• [TASK OBJECTIVE]: Would you please return the line containing "Give bounding boxes" and all the lines after it through the end of the records below, unchanged and on their own?

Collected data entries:
************
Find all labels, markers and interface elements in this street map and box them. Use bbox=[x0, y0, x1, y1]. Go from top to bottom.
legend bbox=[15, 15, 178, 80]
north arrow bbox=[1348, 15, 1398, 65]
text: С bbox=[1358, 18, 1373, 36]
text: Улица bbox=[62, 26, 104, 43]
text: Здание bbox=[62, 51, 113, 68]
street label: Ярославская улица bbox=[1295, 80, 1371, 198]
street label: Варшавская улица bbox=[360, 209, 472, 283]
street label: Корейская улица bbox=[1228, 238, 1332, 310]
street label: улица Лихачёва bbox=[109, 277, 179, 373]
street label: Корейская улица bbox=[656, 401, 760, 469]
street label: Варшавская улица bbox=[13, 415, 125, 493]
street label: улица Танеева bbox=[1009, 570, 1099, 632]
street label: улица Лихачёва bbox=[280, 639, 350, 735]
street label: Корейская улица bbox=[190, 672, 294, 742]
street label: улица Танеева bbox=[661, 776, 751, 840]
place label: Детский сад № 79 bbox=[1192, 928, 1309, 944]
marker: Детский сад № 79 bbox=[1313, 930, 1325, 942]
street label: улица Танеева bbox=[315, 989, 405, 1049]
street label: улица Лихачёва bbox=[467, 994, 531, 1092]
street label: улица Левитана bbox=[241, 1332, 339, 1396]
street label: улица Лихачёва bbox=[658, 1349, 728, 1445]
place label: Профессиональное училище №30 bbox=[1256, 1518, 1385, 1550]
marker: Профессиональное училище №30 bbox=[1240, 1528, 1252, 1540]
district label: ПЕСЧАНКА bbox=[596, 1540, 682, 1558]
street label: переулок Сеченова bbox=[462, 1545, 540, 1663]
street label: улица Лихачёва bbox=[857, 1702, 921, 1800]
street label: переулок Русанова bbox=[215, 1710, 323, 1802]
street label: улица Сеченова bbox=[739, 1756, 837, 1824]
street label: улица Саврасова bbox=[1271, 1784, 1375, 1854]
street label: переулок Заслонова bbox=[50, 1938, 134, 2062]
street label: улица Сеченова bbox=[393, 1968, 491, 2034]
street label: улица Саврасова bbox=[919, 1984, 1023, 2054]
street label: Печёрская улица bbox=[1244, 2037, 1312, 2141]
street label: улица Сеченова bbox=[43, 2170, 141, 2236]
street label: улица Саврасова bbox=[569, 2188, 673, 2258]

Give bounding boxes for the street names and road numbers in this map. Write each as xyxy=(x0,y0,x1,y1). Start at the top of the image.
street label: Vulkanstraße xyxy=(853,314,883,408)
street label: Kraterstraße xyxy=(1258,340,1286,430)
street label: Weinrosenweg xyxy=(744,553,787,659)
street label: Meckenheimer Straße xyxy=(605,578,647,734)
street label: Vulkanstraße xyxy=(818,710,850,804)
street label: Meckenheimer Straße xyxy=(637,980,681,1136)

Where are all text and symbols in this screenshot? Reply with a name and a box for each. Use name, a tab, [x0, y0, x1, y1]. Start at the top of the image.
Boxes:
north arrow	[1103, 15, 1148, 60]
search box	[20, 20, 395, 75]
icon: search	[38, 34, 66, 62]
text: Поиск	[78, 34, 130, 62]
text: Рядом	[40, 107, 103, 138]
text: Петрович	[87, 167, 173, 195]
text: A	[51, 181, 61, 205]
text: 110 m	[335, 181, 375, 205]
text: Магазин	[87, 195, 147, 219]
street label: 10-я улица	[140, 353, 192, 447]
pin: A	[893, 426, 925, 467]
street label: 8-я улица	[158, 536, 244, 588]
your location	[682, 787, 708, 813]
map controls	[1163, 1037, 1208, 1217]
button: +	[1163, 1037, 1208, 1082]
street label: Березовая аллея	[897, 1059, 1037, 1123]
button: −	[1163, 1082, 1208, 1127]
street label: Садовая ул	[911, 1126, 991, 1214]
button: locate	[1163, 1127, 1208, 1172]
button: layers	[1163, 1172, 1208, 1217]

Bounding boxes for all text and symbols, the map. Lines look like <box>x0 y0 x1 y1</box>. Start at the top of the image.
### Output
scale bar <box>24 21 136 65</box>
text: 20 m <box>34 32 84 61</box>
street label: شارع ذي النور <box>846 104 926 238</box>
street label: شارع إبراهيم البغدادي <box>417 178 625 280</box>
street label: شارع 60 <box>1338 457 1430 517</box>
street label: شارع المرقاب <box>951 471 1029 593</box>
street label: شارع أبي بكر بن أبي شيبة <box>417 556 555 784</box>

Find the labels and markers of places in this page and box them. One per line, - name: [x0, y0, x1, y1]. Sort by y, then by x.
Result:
************
• [RESPONSE TO THE EXERCISE]:
Give bounding boxes for the street names and road numbers in this map. Write each as xyxy=(x0,y0,x1,y1). Start at the top of the image.
street label: Vulkanstraße xyxy=(853,314,883,408)
street label: Kraterstraße xyxy=(1258,340,1286,430)
street label: Weinrosenweg xyxy=(744,553,787,659)
street label: Meckenheimer Straße xyxy=(605,578,647,734)
street label: Vulkanstraße xyxy=(818,710,850,804)
street label: Meckenheimer Straße xyxy=(637,980,681,1136)

Where are all text and symbols in this screenshot? Reply with a name and a box for each. Use name, a tab, [x0, y0, x1, y1]. Start at the top of the image.
Boxes:
north arrow	[1103, 15, 1148, 60]
search box	[20, 20, 395, 75]
icon: search	[38, 34, 66, 62]
text: Поиск	[78, 34, 130, 62]
text: Рядом	[40, 107, 103, 138]
text: Петрович	[87, 167, 173, 195]
text: A	[51, 181, 61, 205]
text: 110 m	[335, 181, 375, 205]
text: Магазин	[87, 195, 147, 219]
street label: 10-я улица	[140, 353, 192, 447]
pin: A	[893, 426, 925, 467]
street label: 8-я улица	[158, 536, 244, 588]
your location	[682, 787, 708, 813]
map controls	[1163, 1037, 1208, 1217]
button: +	[1163, 1037, 1208, 1082]
street label: Березовая аллея	[897, 1059, 1037, 1123]
button: −	[1163, 1082, 1208, 1127]
street label: Садовая ул	[911, 1126, 991, 1214]
button: locate	[1163, 1127, 1208, 1172]
button: layers	[1163, 1172, 1208, 1217]

Bounding boxes for all text and symbols, the map. Lines look like <box>x0 y0 x1 y1</box>. Start at the top of the image.
### Output
scale bar <box>24 21 136 65</box>
text: 20 m <box>34 32 84 61</box>
street label: شارع ذي النور <box>846 104 926 238</box>
street label: شارع إبراهيم البغدادي <box>417 178 625 280</box>
street label: شارع 60 <box>1338 457 1430 517</box>
street label: شارع المرقاب <box>951 471 1029 593</box>
street label: شارع أبي بكر بن أبي شيبة <box>417 556 555 784</box>

Find the labels and markers of places in this page and box them. One per line, - name: [x0, y0, x1, y1]. Sort by y, then by x.
Result:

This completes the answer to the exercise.